In the lines starting at the one containing "Are the bars horizontal?" and ending at the one containing "List the labels", change "labels" to "dates" and leave everything else unchanged. Write out only those lines.

++++ GIVEN INFORMATION

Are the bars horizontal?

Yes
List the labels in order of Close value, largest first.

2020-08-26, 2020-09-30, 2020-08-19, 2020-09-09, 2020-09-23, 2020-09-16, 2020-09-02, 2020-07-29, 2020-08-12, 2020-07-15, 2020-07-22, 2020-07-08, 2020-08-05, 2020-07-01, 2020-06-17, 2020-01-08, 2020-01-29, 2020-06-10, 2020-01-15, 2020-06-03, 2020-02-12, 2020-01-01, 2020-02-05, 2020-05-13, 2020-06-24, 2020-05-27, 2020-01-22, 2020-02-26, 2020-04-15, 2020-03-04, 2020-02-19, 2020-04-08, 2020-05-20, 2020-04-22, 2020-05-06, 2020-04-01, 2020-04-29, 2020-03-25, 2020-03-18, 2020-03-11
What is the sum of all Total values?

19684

++++++++
++++ GIVEN INFORMATION

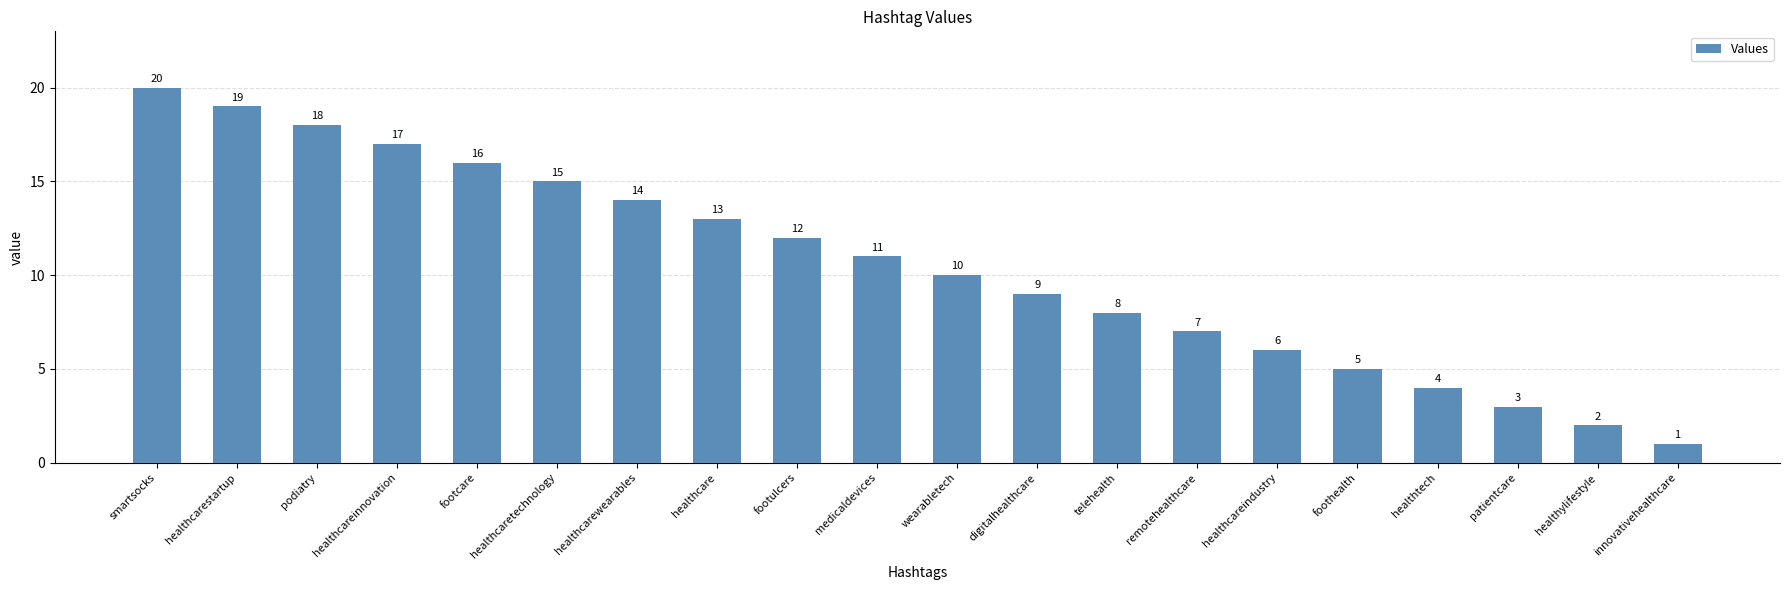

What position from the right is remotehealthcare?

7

++++++++

◆ RESULT
Are the bars horizontal?

Yes
List the dates in order of Close value, largest first.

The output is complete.